The Politics Shed- A Free Text Book for all students of Politics.
Healthcare in the UK is a political issue in the sense that parties argue over who is looking after the NHS best. In the USA it is part of a much more profound ideological divide.
Why is health care an issue?
Because health care in the USA is bonkers
Trump care -American Health Care Act- failed to pass Congress. In the end Republicans decided not to make millions of Americans health care more expensive.
Obamacare and Federalism
The comprehensive health care law, President Obama signed in 2010.
For those who could not afford to buy insurance, the law expanded the federal–state Medicaid program. States had to take part in this expansion, or lose all their federal funding for Medicaid, the federal government’s largest grant program. A number of states sued, arguing that this requirement unconstitutionally violated the principles of federalism. The brief that they submitted to the U.S. Supreme Court contended that the law was an act of coercion, not persuasion: Congress answered the coercion question itself by tying Medicaid to the individual mandate and premising its comprehensive health insurance reform scheme on the understanding that States had no realistic option but to expand Medicaid. The individual mandate gives low-income individuals no choice but to obtain insurance. And the Act provides no means for those individuals to obtain such insurance save Medicaid. A program necessary to satisfy a mandate cannot be understood as anything other than mandatory.
During oral argument, Justice Elena Kagan expressed skepticism:
So that really reduces to the question of why is a big gift from the Federal Government a matter of coercion? In other words, the Federal Government is here saying, we are giving you a boatload of money. There are no–there’s no matching funds requirement, there are no extraneous conditions attached to it, it’s just a boatload of federal money for you to take and spend on poor people’s healthcare. It doesn’t sound coercive to me, I have to tell you.
Although the Court upheld the individual mandate to buy insurance, it struck down the Medicaid provision. The Court said that Congress can attach strings to aid, provided that the financial inducements are not so coercive as to turn pressure into compulsion. In his opinion for the majority, however, Chief Justice Roberts wrote that the health care law crossed this line:
In this case, the financial “inducement” Congress has chosen is much more than “relatively mild encouragement”—it is a gun to the head. Section 1396c of the Medicaid Act provides that if a State’s Medicaid plan does not comply with the Act’s requirements, the Secretary of Health and Human Services may declare that “further payments will not be made to the State. A State that opts out of the Affordable Care Act’s expansion in health care coverage thus stands to lose not merely “a relatively small percentage” of its existing Medicaid funding, but all of it.
But although Congress cannot withhold all Medicaid funding from states that do not meet the new eligibility requirements, it can still withhold additional Medicaid funding that comes with the law.
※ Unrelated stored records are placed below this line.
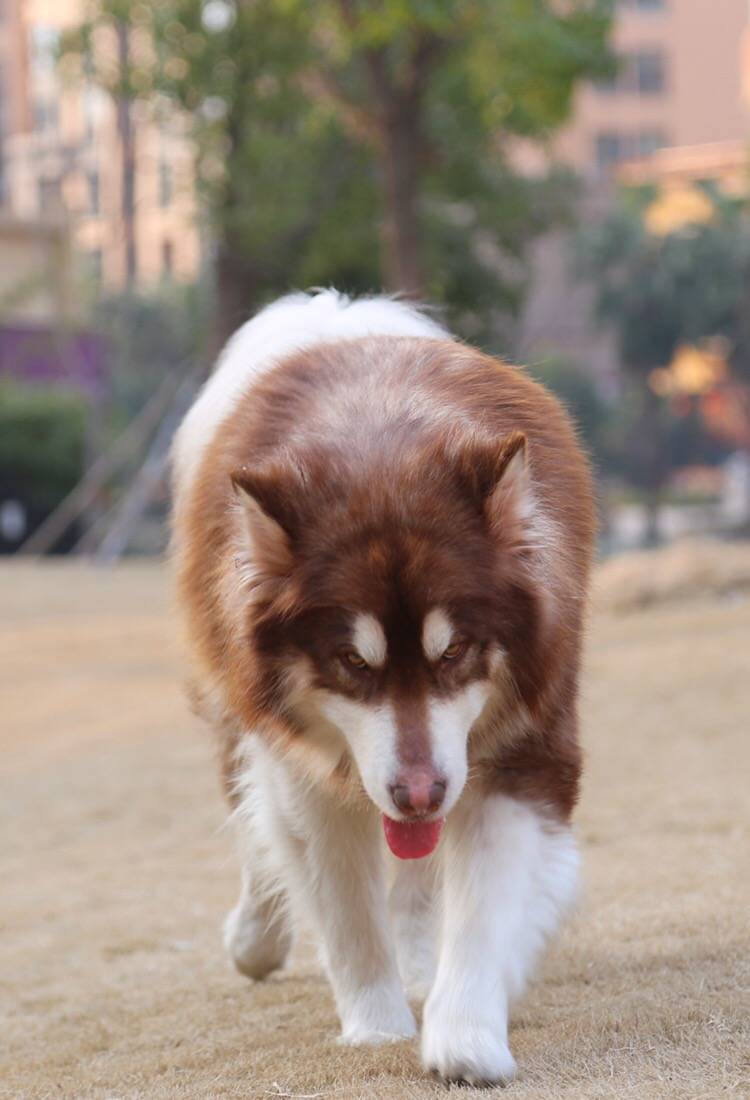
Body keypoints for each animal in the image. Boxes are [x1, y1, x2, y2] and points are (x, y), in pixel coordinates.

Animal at [170, 290, 593, 1082]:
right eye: (353, 663)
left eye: (454, 651)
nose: (418, 794)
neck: (383, 457)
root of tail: (338, 316)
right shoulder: (304, 770)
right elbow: (345, 909)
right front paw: (375, 1025)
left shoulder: (527, 743)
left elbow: (484, 900)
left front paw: (464, 1035)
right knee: (254, 822)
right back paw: (257, 937)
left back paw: (422, 963)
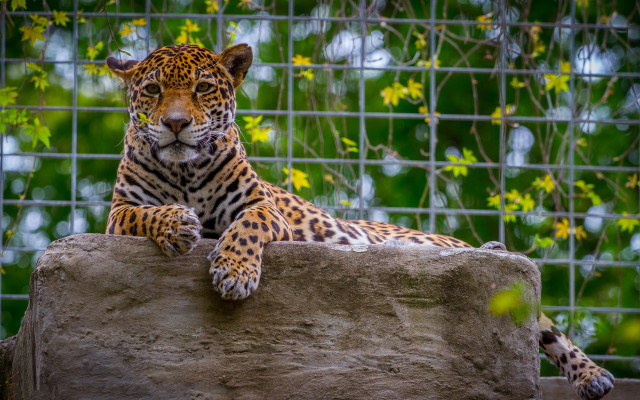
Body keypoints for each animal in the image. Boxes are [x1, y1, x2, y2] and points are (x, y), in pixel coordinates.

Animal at [105, 44, 614, 400]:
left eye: (202, 89)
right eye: (152, 90)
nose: (174, 124)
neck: (184, 172)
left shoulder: (263, 207)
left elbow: (245, 229)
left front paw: (234, 273)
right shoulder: (116, 216)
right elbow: (145, 213)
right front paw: (178, 224)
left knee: (544, 324)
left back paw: (592, 375)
So while the Court limited the federal government’s leverage over the states, it did eliminate it completely.
Trump: Major Policy Actions and Their Impacts
Federal Funding Cuts (OBBBA): The One Big Beautiful Bill Act (OBBBA), a central tax and spending package, slashed over $1 trillion from federal health programs.
Medicaid: Substantial federal payment reductions to state Medicaid programs are slated to begin in 2027. The administration has introduced monthly eligibility checks and work requirements, which critics argue may lead to millions losing coverage due to administrative hurdles.
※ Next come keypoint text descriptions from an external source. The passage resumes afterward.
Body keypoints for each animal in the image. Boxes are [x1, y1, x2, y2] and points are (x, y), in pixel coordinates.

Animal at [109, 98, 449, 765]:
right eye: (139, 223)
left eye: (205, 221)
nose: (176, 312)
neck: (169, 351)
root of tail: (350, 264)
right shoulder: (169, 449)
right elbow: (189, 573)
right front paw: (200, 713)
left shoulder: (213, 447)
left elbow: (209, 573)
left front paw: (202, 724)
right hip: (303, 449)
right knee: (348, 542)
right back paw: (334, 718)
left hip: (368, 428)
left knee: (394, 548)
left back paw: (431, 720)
Medicare: Estimates suggest up to $500 billion in Medicare funding could be at risk under current budgetary rules.
Affordable Care Act (ACA) Changes: While a full repeal has not occurred, enhanced premium tax credits enacted during the pandemic are set to expire at the end of 2025.
Premiums: Expiration of these subsidies could lead to a 75% average increase in marketplace premiums, potentially doubling costs in some states.
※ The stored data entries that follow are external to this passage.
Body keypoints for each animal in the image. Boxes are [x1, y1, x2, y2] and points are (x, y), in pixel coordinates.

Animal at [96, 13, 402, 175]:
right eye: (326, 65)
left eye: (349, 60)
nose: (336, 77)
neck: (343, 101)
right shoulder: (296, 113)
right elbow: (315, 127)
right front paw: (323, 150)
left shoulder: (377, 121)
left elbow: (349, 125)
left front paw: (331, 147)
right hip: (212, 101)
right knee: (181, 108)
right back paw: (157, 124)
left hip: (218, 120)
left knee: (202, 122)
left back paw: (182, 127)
Enrollment Support: The administration has cut funding for "navigators" who help individuals select insurance and eliminated CMS "fixers" who resolve application errors.
Public Health and Regulatory Shifts:
Vaccine Policy: The appointment of vaccine skeptics to advisory committees and the removal of certain vaccine mandates have altered federal guidance.
Agency Reductions: Significant staff layoffs and budget cuts at the CDC, FDA, and NIH have affected research on communicable diseases, drug approval speed, and data collection.
DEI and Specialized Care: Executive orders in early 2025 ended federal Diversity, Equity, and Inclusion (DEI) programs. Grants for sexual and gender minority health research were also cancelled.